- [WHAT NEEDS TO BE DONE]
Images are not part of the copy; write out the rest of the data exactly as given.

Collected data
+---+

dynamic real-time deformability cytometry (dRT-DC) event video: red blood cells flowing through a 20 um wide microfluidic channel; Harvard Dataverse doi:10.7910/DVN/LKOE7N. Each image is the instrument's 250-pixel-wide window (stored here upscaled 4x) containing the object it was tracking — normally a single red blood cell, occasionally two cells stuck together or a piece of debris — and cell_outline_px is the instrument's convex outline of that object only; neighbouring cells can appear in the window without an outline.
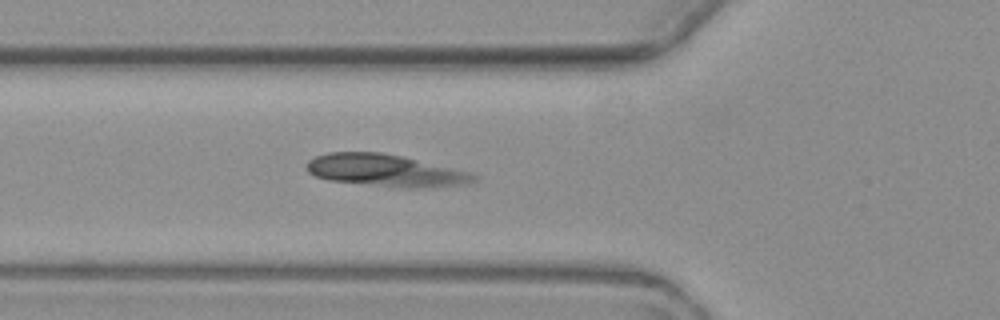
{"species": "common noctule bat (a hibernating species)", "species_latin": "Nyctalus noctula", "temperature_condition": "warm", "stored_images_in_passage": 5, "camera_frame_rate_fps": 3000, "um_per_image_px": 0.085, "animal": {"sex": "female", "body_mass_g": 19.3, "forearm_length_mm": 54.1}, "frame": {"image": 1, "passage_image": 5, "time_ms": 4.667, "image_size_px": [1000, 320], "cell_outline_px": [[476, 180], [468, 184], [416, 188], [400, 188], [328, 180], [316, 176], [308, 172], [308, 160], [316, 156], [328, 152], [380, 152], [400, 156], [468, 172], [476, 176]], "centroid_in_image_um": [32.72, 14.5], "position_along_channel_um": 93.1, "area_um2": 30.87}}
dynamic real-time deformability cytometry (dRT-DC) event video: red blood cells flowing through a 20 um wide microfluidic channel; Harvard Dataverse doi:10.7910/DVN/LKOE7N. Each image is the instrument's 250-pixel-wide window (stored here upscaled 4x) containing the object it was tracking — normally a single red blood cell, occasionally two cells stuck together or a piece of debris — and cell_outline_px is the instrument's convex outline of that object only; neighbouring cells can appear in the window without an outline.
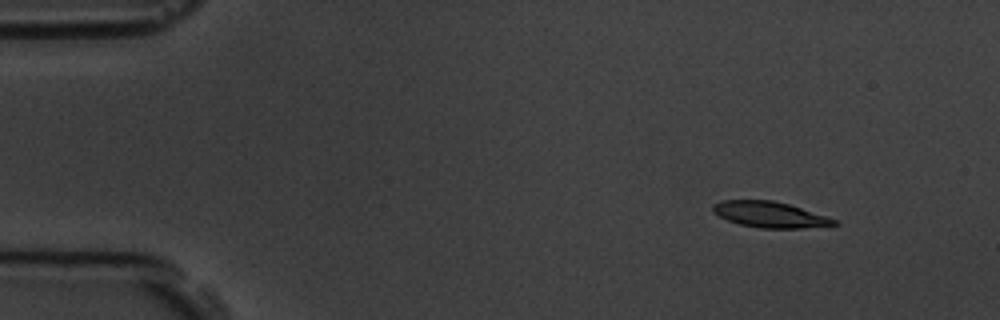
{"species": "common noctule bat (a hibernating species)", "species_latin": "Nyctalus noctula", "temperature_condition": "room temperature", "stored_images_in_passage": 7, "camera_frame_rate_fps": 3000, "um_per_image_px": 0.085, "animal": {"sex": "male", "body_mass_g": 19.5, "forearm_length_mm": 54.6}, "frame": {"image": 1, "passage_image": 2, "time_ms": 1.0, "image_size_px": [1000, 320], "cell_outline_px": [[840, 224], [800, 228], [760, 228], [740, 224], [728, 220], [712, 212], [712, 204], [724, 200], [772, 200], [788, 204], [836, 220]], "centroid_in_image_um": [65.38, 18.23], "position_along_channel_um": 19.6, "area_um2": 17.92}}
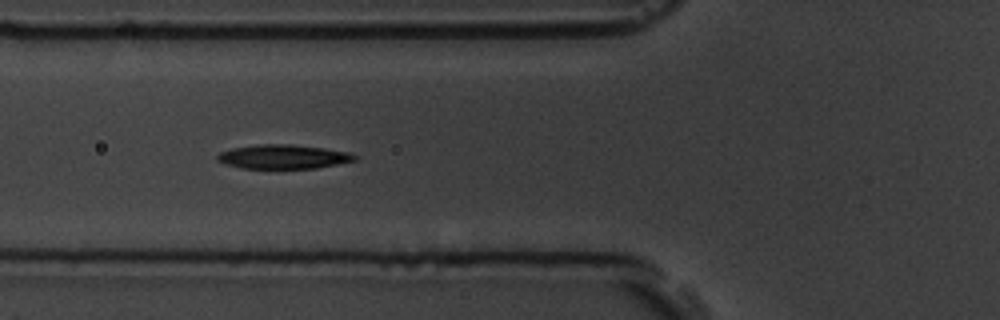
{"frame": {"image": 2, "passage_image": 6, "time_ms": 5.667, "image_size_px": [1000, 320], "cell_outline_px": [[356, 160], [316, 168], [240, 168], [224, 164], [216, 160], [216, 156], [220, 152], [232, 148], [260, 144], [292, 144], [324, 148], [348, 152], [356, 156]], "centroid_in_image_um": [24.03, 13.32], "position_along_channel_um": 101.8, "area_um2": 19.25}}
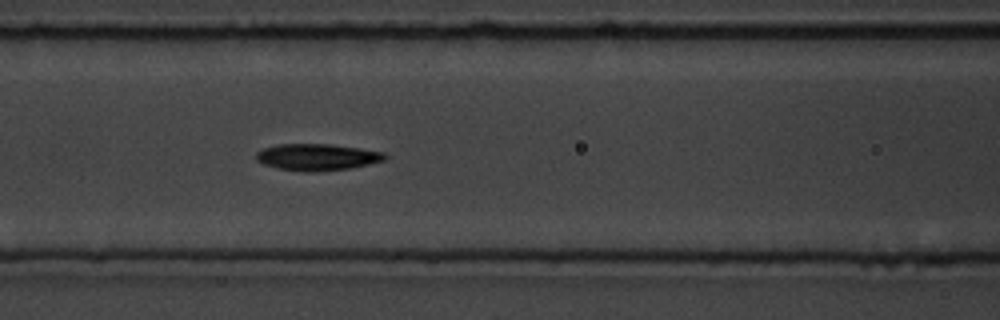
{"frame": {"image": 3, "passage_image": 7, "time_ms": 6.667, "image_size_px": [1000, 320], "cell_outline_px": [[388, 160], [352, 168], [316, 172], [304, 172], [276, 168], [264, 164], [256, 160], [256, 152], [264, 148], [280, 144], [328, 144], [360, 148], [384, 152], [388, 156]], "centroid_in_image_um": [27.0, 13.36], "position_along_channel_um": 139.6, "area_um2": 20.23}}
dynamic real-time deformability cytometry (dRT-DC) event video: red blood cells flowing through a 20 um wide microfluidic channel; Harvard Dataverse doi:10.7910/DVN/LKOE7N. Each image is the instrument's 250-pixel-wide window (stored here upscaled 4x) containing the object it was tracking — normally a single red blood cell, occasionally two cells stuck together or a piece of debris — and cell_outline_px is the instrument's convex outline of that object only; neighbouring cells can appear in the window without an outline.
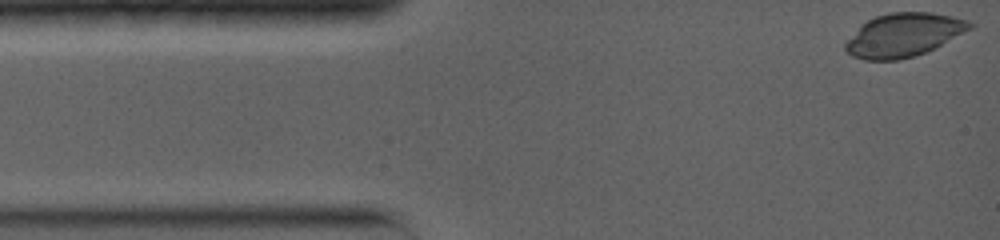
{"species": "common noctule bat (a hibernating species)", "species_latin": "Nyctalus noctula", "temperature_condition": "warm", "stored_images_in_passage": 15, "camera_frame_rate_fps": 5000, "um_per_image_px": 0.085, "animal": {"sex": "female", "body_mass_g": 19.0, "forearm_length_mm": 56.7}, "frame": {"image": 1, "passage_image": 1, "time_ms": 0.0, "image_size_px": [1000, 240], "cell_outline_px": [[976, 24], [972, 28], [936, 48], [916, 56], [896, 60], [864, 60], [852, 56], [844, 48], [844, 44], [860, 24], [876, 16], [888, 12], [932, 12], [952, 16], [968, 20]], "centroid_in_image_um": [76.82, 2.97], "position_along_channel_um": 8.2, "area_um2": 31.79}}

+---+

- [REPLY]
dynamic real-time deformability cytometry (dRT-DC) event video: red blood cells flowing through a 20 um wide microfluidic channel; Harvard Dataverse doi:10.7910/DVN/LKOE7N. Each image is the instrument's 250-pixel-wide window (stored here upscaled 4x) containing the object it was tracking — normally a single red blood cell, occasionally two cells stuck together or a piece of debris — and cell_outline_px is the instrument's convex outline of that object only; neighbouring cells can appear in the window without an outline.
{"species": "common noctule bat (a hibernating species)", "species_latin": "Nyctalus noctula", "temperature_condition": "warm", "stored_images_in_passage": 5, "camera_frame_rate_fps": 3000, "um_per_image_px": 0.085, "animal": {"sex": "female", "body_mass_g": 19.3, "forearm_length_mm": 54.1}, "frame": {"image": 1, "passage_image": 5, "time_ms": 4.667, "image_size_px": [1000, 320], "cell_outline_px": [[476, 180], [468, 184], [416, 188], [400, 188], [328, 180], [316, 176], [308, 172], [308, 160], [316, 156], [328, 152], [380, 152], [400, 156], [468, 172], [476, 176]], "centroid_in_image_um": [32.72, 14.5], "position_along_channel_um": 93.1, "area_um2": 30.87}}
dynamic real-time deformability cytometry (dRT-DC) event video: red blood cells flowing through a 20 um wide microfluidic channel; Harvard Dataverse doi:10.7910/DVN/LKOE7N. Each image is the instrument's 250-pixel-wide window (stored here upscaled 4x) containing the object it was tracking — normally a single red blood cell, occasionally two cells stuck together or a piece of debris — and cell_outline_px is the instrument's convex outline of that object only; neighbouring cells can appear in the window without an outline.
{"species": "common noctule bat (a hibernating species)", "species_latin": "Nyctalus noctula", "temperature_condition": "room temperature", "stored_images_in_passage": 7, "camera_frame_rate_fps": 3000, "um_per_image_px": 0.085, "animal": {"sex": "male", "body_mass_g": 19.5, "forearm_length_mm": 54.6}, "frame": {"image": 1, "passage_image": 2, "time_ms": 1.0, "image_size_px": [1000, 320], "cell_outline_px": [[840, 224], [800, 228], [760, 228], [740, 224], [728, 220], [712, 212], [712, 204], [724, 200], [772, 200], [788, 204], [836, 220]], "centroid_in_image_um": [65.38, 18.23], "position_along_channel_um": 19.6, "area_um2": 17.92}}
{"frame": {"image": 2, "passage_image": 6, "time_ms": 5.667, "image_size_px": [1000, 320], "cell_outline_px": [[356, 160], [316, 168], [240, 168], [224, 164], [216, 160], [216, 156], [220, 152], [232, 148], [260, 144], [292, 144], [324, 148], [348, 152], [356, 156]], "centroid_in_image_um": [24.03, 13.32], "position_along_channel_um": 101.8, "area_um2": 19.25}}
{"frame": {"image": 3, "passage_image": 7, "time_ms": 6.667, "image_size_px": [1000, 320], "cell_outline_px": [[388, 160], [352, 168], [316, 172], [304, 172], [276, 168], [264, 164], [256, 160], [256, 152], [264, 148], [280, 144], [328, 144], [360, 148], [384, 152], [388, 156]], "centroid_in_image_um": [27.0, 13.36], "position_along_channel_um": 139.6, "area_um2": 20.23}}
dynamic real-time deformability cytometry (dRT-DC) event video: red blood cells flowing through a 20 um wide microfluidic channel; Harvard Dataverse doi:10.7910/DVN/LKOE7N. Each image is the instrument's 250-pixel-wide window (stored here upscaled 4x) containing the object it was tracking — normally a single red blood cell, occasionally two cells stuck together or a piece of debris — and cell_outline_px is the instrument's convex outline of that object only; neighbouring cells can appear in the window without an outline.
{"species": "common noctule bat (a hibernating species)", "species_latin": "Nyctalus noctula", "temperature_condition": "warm", "stored_images_in_passage": 15, "camera_frame_rate_fps": 5000, "um_per_image_px": 0.085, "animal": {"sex": "female", "body_mass_g": 19.0, "forearm_length_mm": 56.7}, "frame": {"image": 1, "passage_image": 1, "time_ms": 0.0, "image_size_px": [1000, 240], "cell_outline_px": [[976, 24], [972, 28], [936, 48], [916, 56], [896, 60], [864, 60], [852, 56], [844, 48], [844, 44], [860, 24], [876, 16], [888, 12], [932, 12], [952, 16], [968, 20]], "centroid_in_image_um": [76.82, 2.97], "position_along_channel_um": 8.2, "area_um2": 31.79}}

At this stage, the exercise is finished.